Energy Secretary Zenaida Monsada did not confirm the arbitration case as of press time, but sources said the agency’s legal department and the Office of the Solicitor General were now handling the arbitration case.

Monsada said in a recent interview the matter was still with CoA.  “CoA has not replied to the MR [motion for reconsideration] of DoE,” she said.

CoA ruled in May that service contractors’ payment of income tax for the Malampaya project should not be included in the government’s 60-percent share in Malampaya royalties.

The Energy Department, however, warned that imposing the P53.14-billion income taxes on Malampaya contractors would send a wrong signal to investors.

The department said in a 30-page motion for reconsideration the CoA decision “sent a very wrong signal to the existing and future petroleum exploration investors in the country.”

It said petroleum exploration, especially offshore, involves great risk, huge capital and high technical capability and foreign investors decide where to put their money based on “the certainty and stability of investment rules and regulatory regime of a country.”

“The trust and confidence of foreign investors in the stability and certainty of our investment laws and regulations that the government, for a long period of time, has painstakingly built and nurtured, has been greatly damaged,” it said.

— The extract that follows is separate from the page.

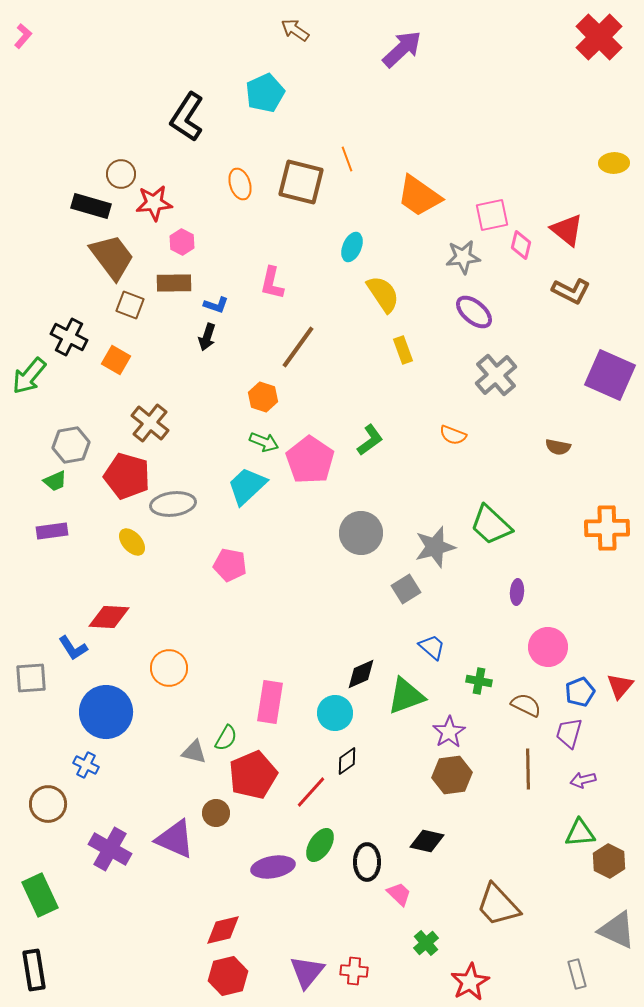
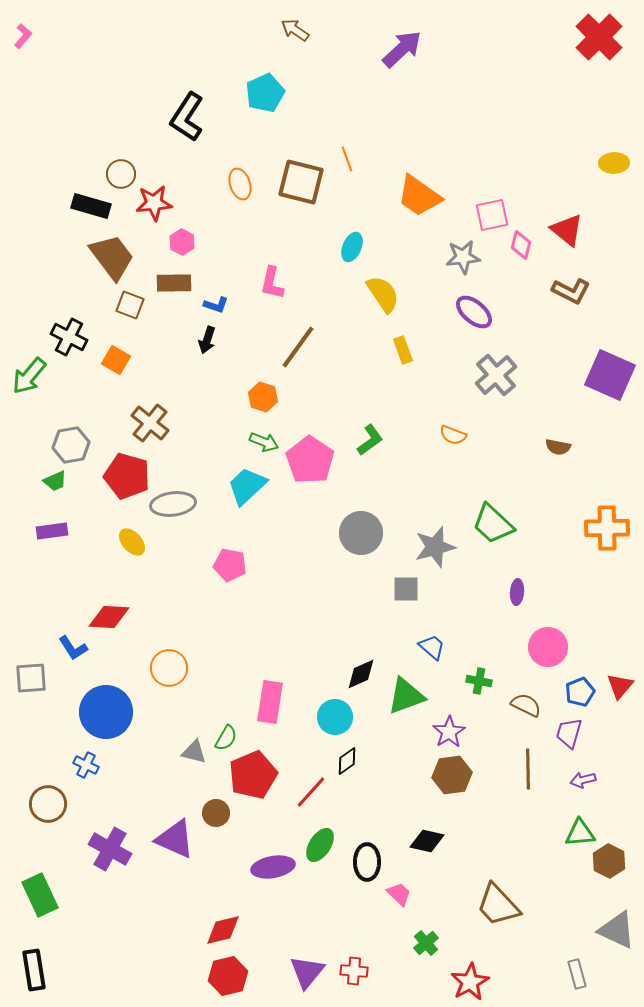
black arrow at (207, 337): moved 3 px down
green trapezoid at (491, 525): moved 2 px right, 1 px up
gray square at (406, 589): rotated 32 degrees clockwise
cyan circle at (335, 713): moved 4 px down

“In the face of this tight competition with other countries for foreign investors, the Philippines, if it is to achieve its aim of energy security and incidentally, overall economic progress, needs to discover other Malampaya by intensifying the exploration and production of its indigenous petroleum resources,” it said.

The department said a stable and sufficient supply of energy was one of the primary requisites to attain sustainable economic development.

“What the Philippines needs is a continued investment in petroleum exploration and development and convince those already existing investors in the country to remain and stay for the long haul notwithstanding the domestic difficulties and challenges they have to face,” it said.

The department said the CiA decision would do more have than good to the country over the long-term.

“Right now, it has created anxiety, uncertainty and overall negative attitude towards the country not only in SC 38 contractors and stakeholders but in other existing and prospective investors,” it said.